Order of a non-normal Galois Group

Question

I have $Q(\sqrt[4] 2) / Q$ which is a non-normal extension field. I have already proved that. Now I am supposed to find the order of the Galois group for this. I am unsure how to proceed (and frankly thinking that I may be making it harder than it really is). I keep looking back at my notes for the Fundamental Theorem of Galois Theory, specifically the part that states $[L:F] = \frac {|Gal(E/F|}{|Gal(E/L)|}$. Will $[L:F]$ = $|Gal(L/F)|$ when L is not a normal extension?

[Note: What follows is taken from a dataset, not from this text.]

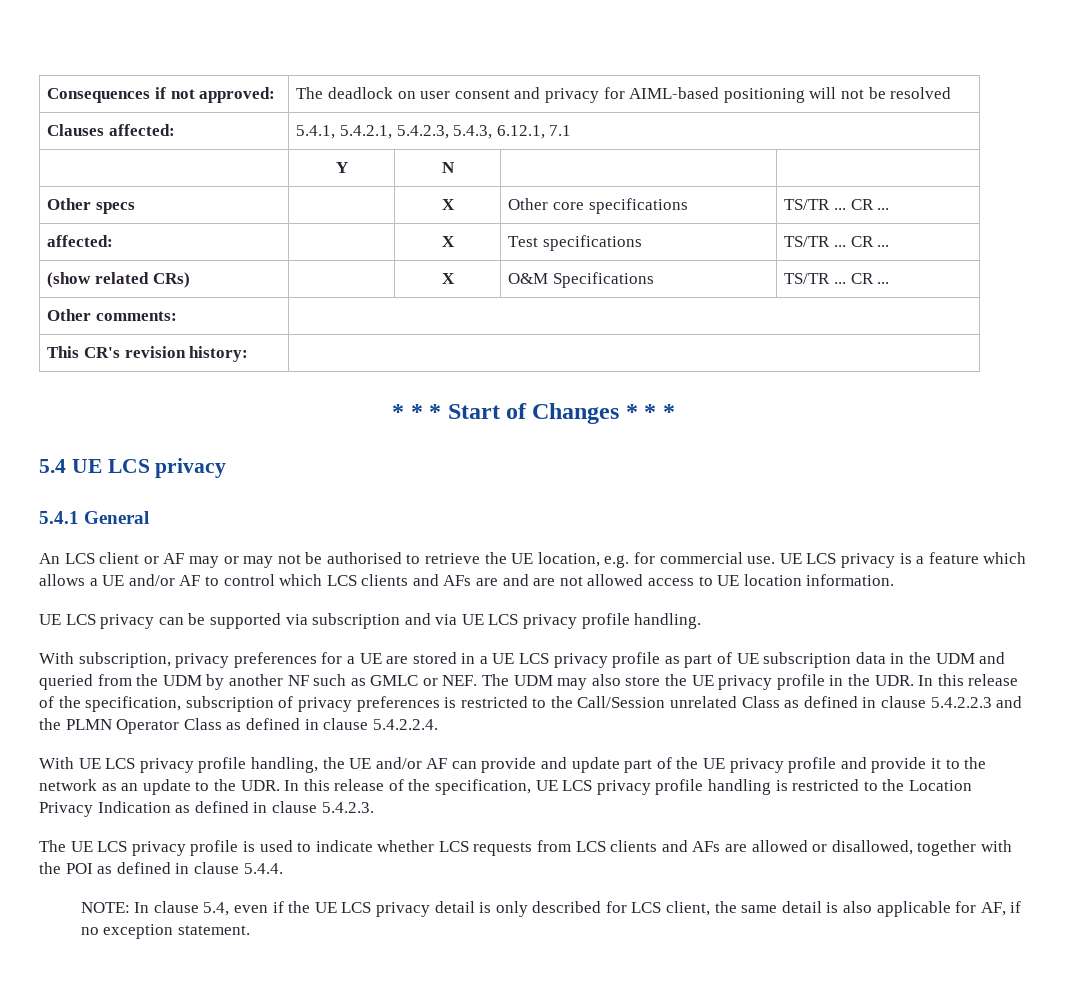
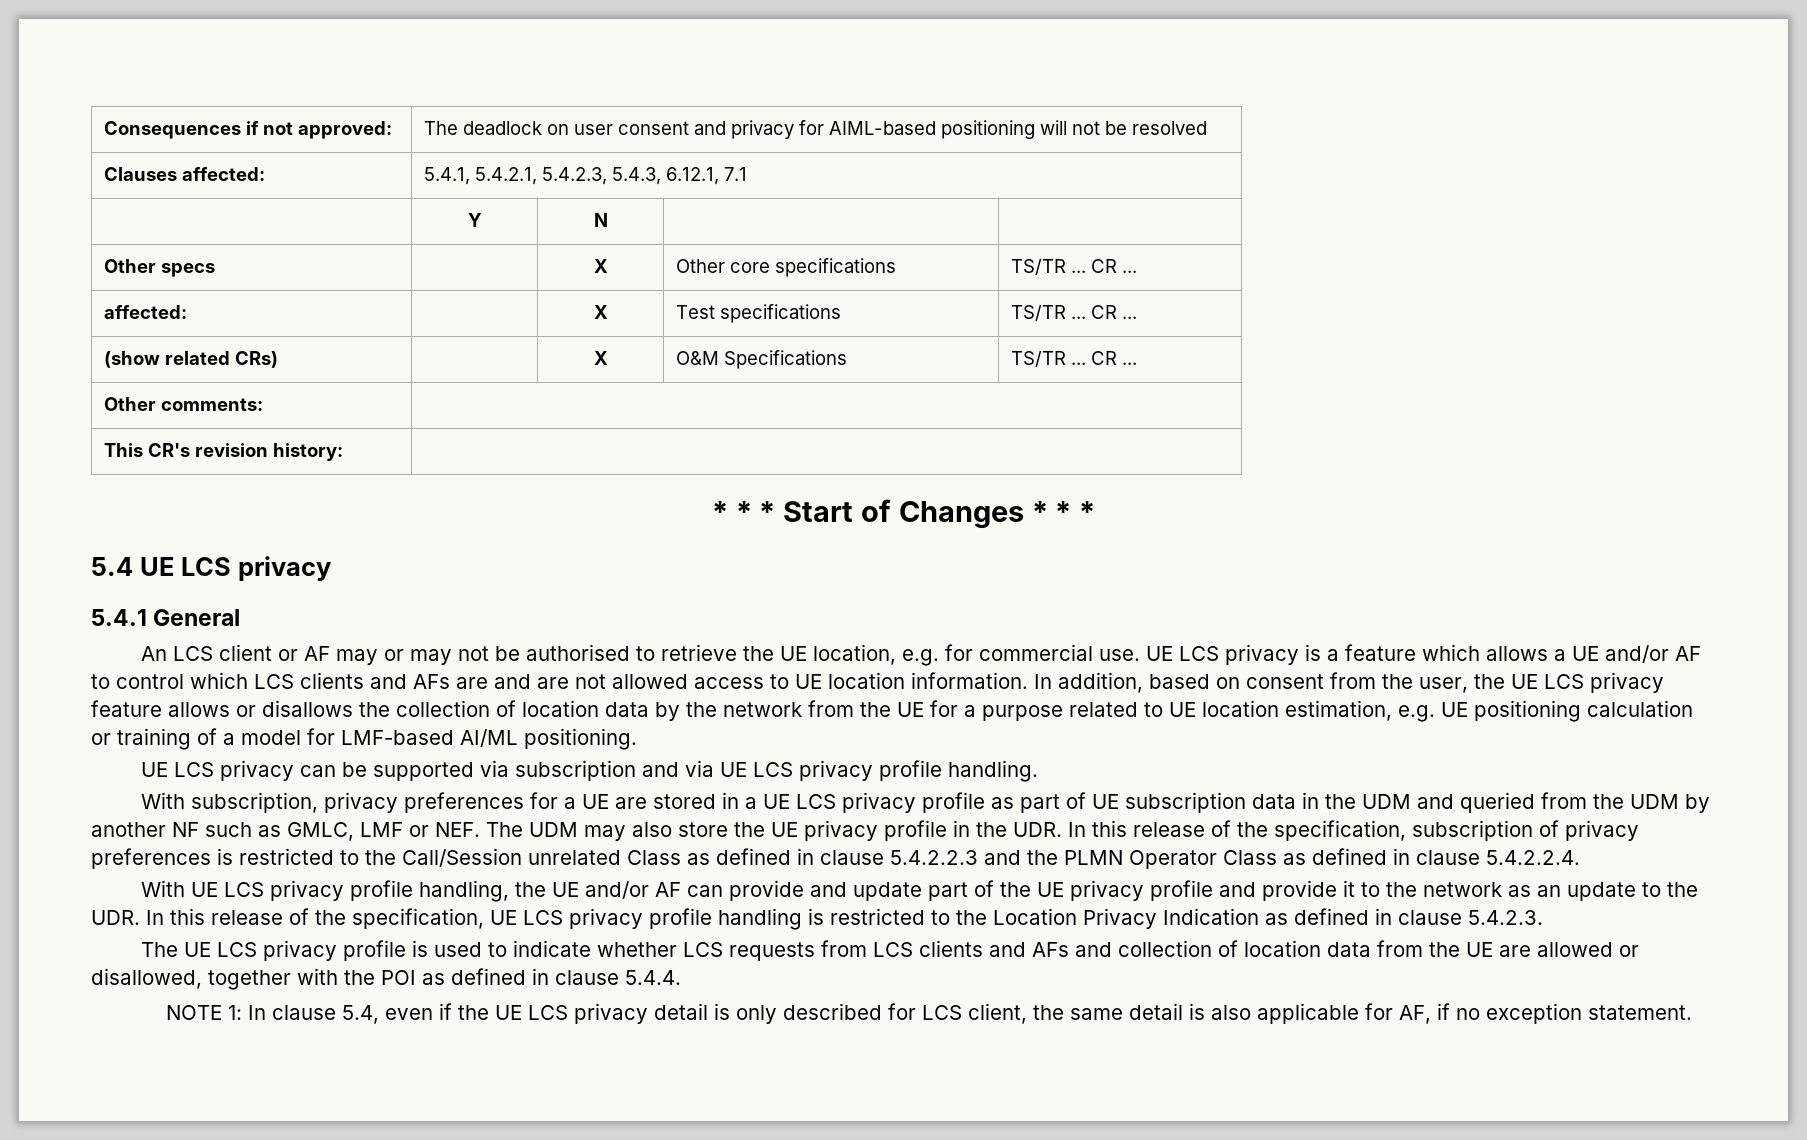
(895, 580) none -> [1034,672,1664,693] [91,700,1693,722] [91,728,637,750] In addition, based on consent from the user, the UE LCS privacy feature allows or disallows the collection of location data by the network from the UE for a purpose related to UE location estimation, e.g. UE positioning calculation or training of a model for LMF-based AI/ML positioning.
[370,675,419,686] GMLC -> [287,822,403,841] GMLC, LMF
(721, 846) none -> [1074,940,1493,957] and collection of location data from the UE
[80,902,130,913] NOTE: -> [165,1005,242,1020] NOTE 1:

Can $E = Q(\sqrt[4] 2, \zeta_4), L=Q(\sqrt[4] 2)$, and $F = Q? $Is there a different way that I need to look at this?

Answer 1

$\newcommand{\R}{\mathbb{R}}$$\newcommand{\Q}{\mathbb{Q}}$Note the following.

1. An element of the Galois group is completely determined by its action on $\alpha = \sqrt[4]{2}$.

2. An element of the Galois group takes $\alpha$ to another root of the minimal polynomial of $\alpha$ over $\Q$.

3. This minimal polynomial is $m = x^{4} - 2$.

4. The only roots of $m$ in $\Q(\alpha)$ are $\alpha, -\alpha$, as $\Q(\alpha) \subseteq \R$, and the other roots are non-real.

5. Hence the Galois group has order $2$.